## Task to carry out
If a line below includes the string "displays", copy it.

## Data extract
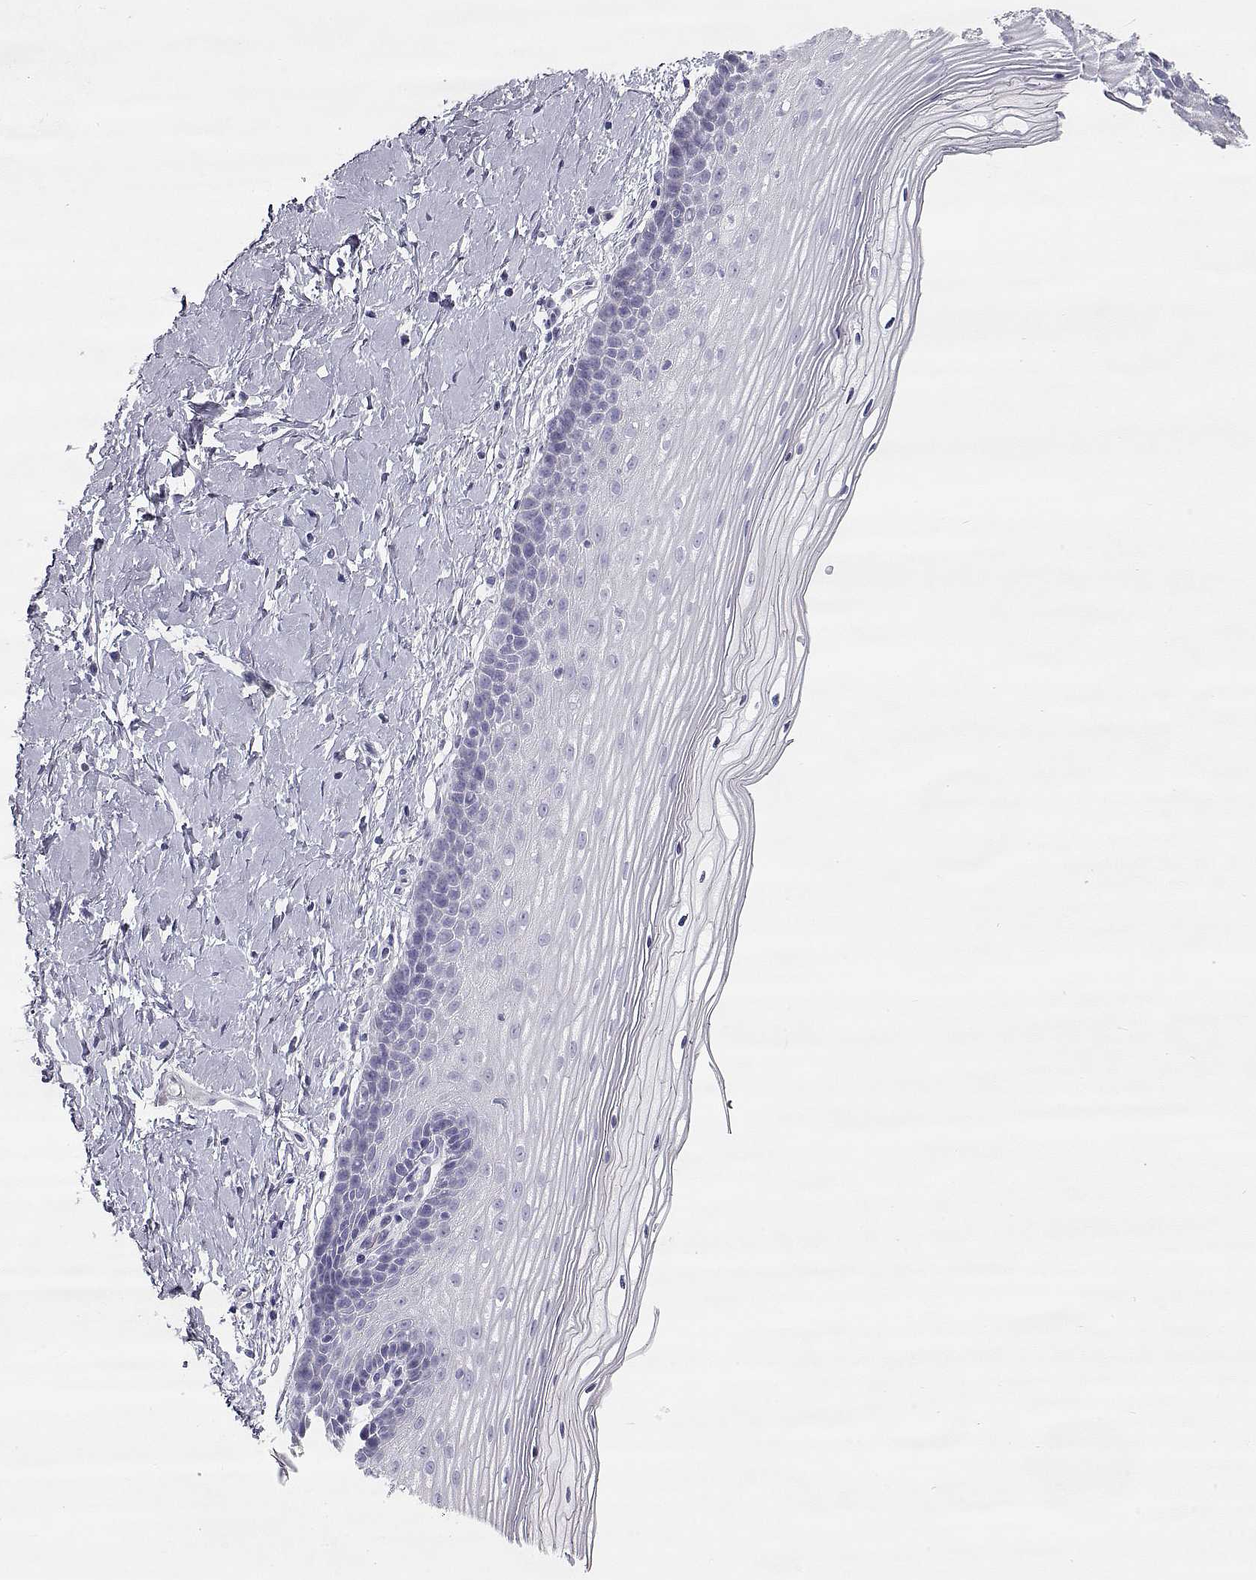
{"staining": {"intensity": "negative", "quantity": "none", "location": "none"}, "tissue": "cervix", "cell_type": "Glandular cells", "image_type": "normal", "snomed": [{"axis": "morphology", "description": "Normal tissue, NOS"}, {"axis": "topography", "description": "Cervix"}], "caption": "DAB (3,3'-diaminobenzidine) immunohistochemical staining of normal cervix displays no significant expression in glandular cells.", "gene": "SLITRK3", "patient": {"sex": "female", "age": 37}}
---
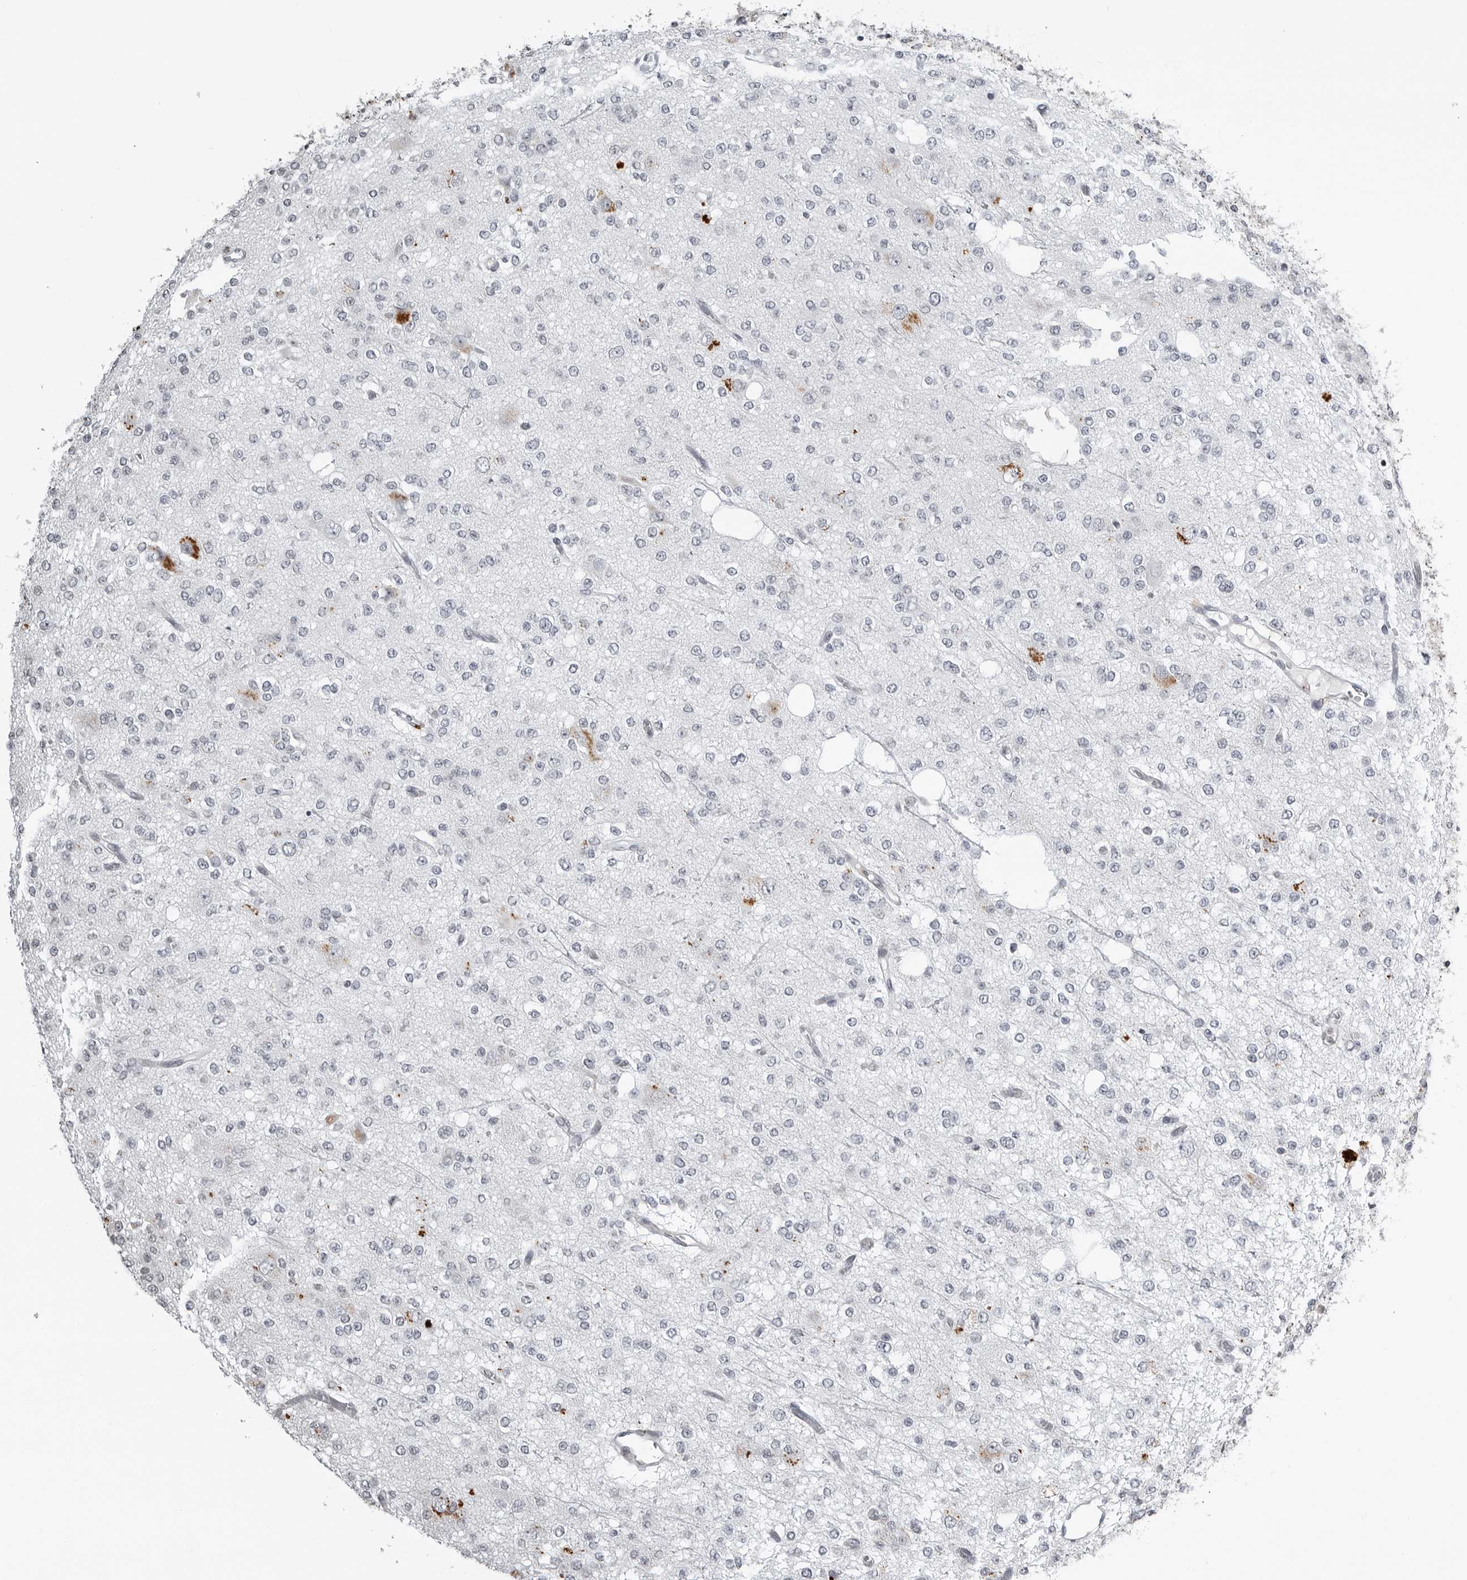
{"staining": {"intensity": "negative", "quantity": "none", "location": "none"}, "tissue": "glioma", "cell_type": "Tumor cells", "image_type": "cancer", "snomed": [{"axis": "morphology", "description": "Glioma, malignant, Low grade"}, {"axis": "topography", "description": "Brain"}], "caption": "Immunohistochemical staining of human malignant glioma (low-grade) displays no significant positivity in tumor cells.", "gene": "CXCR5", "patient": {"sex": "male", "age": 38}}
...
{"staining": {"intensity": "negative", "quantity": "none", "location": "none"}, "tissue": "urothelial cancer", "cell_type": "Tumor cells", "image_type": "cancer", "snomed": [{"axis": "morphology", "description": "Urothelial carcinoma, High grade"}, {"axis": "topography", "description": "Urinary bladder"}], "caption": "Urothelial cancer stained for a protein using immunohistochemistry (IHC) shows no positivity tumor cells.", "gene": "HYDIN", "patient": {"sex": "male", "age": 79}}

## Result for this task
{"staining": {"intensity": "negative", "quantity": "none", "location": "none"}, "tissue": "cervix", "cell_type": "Glandular cells", "image_type": "normal", "snomed": [{"axis": "morphology", "description": "Normal tissue, NOS"}, {"axis": "topography", "description": "Cervix"}], "caption": "DAB (3,3'-diaminobenzidine) immunohistochemical staining of normal cervix displays no significant expression in glandular cells.", "gene": "SLITRK3", "patient": {"sex": "female", "age": 37}}
{"staining": {"intensity": "negative", "quantity": "none", "location": "none"}, "tissue": "glioma", "cell_type": "Tumor cells", "image_type": "cancer", "snomed": [{"axis": "morphology", "description": "Glioma, malignant, Low grade"}, {"axis": "topography", "description": "Brain"}], "caption": "Immunohistochemical staining of human malignant glioma (low-grade) displays no significant positivity in tumor cells.", "gene": "CXCR5", "patient": {"sex": "male", "age": 38}}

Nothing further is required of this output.